L’inextinguible désir exaucé
Arjuna et ses frères félicitèrent Bhima de sa prouesse, et tous ensemble, ils reprirent la route. Constatant bientôt que la belle Hidimbi les suivait, Bhima lui adressa ces paroles:
— Si tu nous suis dans l’espoir de venger la mort de ton frère, tu ferais mieux d’y renoncer, sans quoi tu ne tarderas pas à le rejoindre.
Youdhishthira s’interposa aussitôt:
— Cher Bhima, ô tigre d’entre les hommes, quelle que soit l’ampleur de ta colère, ne t’avise jamais de tuer une femme; veille plutôt à la protéger. Que pourrait d’ailleurs cette femme contre nous?
Hidimbi s’adressa alors à Kounti avec le plus grand respect:
— Femme, je suis sûre que tu peux comprendre la nature de mon sentiment. Cupidon m’a lancé des flèches d’amour. J’ai quitté parents et amis dans le but d’épouser ton fils. En vérité, je te le dis, si mon désir n’est pas comblé, je n’aurai aucune raison de continuer à vivre. Sois bienveillante envers moi; accepte que je m’unisse à ton fils Bhima, semblable à mes yeux à un habitant des planètes édéniques. Laisse-le m’accompagner jusqu’aux régions célestes. Je le ramènerai quand tu voudras.
Ayant entendu sa requête, Youdhishthira prit de nouveau la parole:
— Ton désir sera comblé, ô jolie femme. Bhima t’accompagnera durant le jour, mais tu devras nous le retourner pour la nuit.
Et Bhima d’ajouter avec un sourire timide:
— J’accepte ta proposition, mais je ne resterai avec toi que jusqu’au jour où tu auras un fils.
Puis il monta sur les épaules de Hidimbi, et elle le transporta jusqu’au lieu où habitent les dévas.

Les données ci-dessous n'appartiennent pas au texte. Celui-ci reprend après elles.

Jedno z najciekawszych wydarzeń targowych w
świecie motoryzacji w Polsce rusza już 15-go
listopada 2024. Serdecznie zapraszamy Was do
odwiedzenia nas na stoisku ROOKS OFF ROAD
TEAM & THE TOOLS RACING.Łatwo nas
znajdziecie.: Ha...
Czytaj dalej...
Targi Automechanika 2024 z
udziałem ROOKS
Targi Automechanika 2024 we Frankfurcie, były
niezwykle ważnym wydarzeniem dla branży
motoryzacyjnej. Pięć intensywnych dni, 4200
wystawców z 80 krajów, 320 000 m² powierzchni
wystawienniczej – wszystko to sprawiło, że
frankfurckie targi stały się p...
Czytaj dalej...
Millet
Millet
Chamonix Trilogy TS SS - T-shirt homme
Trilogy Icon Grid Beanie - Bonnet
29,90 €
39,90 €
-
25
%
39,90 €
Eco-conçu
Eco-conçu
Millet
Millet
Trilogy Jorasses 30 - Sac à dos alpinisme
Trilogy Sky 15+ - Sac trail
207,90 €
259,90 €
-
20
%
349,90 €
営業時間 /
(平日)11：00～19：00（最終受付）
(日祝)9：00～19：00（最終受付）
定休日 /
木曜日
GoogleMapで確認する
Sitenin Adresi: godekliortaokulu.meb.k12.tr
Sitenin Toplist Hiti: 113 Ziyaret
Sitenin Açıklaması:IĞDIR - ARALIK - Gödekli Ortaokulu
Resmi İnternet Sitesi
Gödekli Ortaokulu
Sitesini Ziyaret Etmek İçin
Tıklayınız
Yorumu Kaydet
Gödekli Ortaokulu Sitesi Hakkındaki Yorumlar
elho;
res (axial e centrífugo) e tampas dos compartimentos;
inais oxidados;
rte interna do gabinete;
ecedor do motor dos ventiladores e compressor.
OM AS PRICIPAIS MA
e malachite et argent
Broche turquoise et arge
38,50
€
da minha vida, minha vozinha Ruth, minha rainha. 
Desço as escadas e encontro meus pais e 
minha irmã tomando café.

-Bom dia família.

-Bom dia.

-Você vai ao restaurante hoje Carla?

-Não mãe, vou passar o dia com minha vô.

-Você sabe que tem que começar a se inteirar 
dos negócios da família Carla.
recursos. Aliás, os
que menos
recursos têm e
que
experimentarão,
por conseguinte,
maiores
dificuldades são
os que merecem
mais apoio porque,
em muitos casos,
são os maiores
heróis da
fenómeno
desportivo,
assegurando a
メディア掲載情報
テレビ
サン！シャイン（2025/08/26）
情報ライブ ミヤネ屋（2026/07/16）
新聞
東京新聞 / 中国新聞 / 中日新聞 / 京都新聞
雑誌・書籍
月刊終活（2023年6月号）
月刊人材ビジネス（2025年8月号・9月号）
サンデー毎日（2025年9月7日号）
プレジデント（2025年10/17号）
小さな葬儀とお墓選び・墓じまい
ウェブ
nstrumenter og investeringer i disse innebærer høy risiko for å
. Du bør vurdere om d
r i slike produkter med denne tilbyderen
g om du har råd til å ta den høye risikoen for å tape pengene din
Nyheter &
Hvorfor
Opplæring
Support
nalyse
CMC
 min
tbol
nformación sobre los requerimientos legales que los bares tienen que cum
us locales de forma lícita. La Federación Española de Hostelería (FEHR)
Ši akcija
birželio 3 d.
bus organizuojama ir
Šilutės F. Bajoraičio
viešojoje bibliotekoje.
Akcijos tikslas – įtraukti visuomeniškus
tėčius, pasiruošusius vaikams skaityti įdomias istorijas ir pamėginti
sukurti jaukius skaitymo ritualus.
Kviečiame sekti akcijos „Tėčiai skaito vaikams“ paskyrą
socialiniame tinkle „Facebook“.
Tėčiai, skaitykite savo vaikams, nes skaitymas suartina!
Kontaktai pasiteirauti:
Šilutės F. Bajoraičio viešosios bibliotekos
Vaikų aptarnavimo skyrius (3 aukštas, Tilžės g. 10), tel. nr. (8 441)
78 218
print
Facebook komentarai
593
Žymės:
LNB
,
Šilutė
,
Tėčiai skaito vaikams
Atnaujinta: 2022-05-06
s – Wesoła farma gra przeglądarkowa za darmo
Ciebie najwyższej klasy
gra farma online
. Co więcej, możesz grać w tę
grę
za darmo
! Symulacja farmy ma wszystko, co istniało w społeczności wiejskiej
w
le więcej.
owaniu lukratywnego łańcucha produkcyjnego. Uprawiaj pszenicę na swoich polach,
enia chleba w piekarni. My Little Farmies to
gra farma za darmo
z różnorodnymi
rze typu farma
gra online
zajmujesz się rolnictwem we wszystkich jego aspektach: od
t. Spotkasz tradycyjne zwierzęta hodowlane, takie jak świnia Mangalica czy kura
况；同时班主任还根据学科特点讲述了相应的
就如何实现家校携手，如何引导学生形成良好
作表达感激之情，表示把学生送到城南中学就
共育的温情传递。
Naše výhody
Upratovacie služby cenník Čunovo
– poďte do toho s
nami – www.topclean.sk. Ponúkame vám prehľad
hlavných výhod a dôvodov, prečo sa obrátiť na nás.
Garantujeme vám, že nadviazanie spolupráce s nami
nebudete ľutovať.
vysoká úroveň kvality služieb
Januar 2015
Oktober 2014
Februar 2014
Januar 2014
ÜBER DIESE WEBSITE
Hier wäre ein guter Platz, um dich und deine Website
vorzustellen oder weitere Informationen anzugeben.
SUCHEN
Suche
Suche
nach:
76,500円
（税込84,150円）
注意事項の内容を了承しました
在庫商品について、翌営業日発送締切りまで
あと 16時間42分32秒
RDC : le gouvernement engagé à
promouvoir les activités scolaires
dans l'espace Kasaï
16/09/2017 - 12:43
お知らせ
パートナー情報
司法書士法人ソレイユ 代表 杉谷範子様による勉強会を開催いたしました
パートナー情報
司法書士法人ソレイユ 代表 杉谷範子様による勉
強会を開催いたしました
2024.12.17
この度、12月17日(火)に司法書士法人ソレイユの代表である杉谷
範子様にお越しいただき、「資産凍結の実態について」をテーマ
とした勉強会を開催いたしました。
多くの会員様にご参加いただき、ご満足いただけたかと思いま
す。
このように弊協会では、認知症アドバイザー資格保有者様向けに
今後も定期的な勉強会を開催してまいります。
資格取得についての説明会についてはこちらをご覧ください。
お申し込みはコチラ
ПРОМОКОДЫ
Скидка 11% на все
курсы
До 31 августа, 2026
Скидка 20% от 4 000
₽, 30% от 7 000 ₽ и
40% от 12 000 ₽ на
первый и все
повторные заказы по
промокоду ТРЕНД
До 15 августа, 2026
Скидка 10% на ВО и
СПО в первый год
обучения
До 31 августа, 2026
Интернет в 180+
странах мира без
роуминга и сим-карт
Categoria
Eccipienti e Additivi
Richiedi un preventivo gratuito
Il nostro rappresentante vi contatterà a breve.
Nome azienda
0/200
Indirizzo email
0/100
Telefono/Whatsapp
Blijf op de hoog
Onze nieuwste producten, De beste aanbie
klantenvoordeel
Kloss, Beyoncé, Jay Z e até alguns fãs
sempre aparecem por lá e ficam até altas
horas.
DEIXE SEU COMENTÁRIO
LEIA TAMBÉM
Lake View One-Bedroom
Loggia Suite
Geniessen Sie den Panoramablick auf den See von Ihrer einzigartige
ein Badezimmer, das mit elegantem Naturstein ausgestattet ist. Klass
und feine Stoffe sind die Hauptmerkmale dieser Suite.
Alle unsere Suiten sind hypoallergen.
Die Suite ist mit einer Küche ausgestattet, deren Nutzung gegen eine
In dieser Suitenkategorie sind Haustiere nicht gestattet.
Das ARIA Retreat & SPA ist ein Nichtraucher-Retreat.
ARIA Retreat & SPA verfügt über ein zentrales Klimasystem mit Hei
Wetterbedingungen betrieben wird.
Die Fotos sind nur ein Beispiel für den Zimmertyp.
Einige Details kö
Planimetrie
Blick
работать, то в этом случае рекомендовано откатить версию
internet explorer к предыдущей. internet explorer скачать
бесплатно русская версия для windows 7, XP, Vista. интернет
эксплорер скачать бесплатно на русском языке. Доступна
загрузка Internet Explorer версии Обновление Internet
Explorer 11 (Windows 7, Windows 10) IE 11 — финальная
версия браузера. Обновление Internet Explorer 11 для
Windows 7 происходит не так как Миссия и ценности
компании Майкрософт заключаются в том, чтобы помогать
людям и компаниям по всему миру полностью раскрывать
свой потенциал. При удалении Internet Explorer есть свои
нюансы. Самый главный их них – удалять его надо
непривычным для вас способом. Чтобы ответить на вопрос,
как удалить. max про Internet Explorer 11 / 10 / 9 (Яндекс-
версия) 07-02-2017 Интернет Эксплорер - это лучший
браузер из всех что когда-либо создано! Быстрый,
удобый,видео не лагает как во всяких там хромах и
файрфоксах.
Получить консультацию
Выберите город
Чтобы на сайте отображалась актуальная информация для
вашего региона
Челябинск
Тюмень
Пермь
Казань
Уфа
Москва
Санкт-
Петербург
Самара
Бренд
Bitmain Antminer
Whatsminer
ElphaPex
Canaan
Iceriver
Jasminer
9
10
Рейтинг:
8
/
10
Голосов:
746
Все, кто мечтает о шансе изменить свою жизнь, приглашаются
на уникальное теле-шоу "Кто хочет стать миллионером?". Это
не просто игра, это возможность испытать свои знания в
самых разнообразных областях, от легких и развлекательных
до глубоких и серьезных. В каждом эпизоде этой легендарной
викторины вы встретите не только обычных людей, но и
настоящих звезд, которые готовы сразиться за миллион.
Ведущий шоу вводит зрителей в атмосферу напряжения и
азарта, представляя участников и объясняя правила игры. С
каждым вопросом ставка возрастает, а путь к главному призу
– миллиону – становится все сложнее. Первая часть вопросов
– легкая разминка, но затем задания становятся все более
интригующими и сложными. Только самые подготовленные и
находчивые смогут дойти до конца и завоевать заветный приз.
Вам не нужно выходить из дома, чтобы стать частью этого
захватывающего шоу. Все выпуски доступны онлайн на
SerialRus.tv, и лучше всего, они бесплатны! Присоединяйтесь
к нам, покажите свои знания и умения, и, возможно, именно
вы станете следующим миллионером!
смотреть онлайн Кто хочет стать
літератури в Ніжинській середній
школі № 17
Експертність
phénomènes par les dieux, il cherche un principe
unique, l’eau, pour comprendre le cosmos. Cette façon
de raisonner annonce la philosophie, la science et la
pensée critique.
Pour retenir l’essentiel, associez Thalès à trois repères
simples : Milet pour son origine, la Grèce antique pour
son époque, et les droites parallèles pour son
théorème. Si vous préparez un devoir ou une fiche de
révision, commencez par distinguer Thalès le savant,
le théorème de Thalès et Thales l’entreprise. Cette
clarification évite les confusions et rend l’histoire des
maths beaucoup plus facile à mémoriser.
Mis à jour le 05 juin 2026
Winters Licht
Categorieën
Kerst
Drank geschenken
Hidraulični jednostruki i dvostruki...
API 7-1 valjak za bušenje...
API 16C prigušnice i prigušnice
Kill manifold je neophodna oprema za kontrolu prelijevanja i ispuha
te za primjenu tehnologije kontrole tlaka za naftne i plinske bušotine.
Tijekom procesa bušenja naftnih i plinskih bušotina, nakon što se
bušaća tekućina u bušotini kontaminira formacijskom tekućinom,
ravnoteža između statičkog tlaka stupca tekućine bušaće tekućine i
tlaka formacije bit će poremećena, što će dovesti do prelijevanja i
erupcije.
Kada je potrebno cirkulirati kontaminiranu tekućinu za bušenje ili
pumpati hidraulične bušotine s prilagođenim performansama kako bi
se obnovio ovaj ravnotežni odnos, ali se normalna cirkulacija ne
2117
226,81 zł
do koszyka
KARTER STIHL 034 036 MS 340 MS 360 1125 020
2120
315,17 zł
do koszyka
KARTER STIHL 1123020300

Jour après jour, ils se plurent à vivre ensemble, et le temps venu, un enfant naquit, destiné à devenir un grand archer et un puissant guerrier. Né le jour même de sa conception, comme c’est le cas chez les Rakshasis, il avait des yeux perçants et une grande bouche, et il était complètement chauve. Bhima lui donna donc le nom de Ghatotkacha, ce qui signifie «chauve comme un pot».
Comprenant que son union avec Bhima tirait à sa fin, Hidimbi offrit ses hommages aux Pandavas et leur dit qu’elle les reverrait un jour. Ghatotkacha, devenu adolescent en une heure à peine, dit pour sa part à son père:
— Dès que tu penseras à moi, je me présenterai à tes côtés.
Mère et fils quittèrent ensuite les lieux, et les Pandavas reprirent leur marche.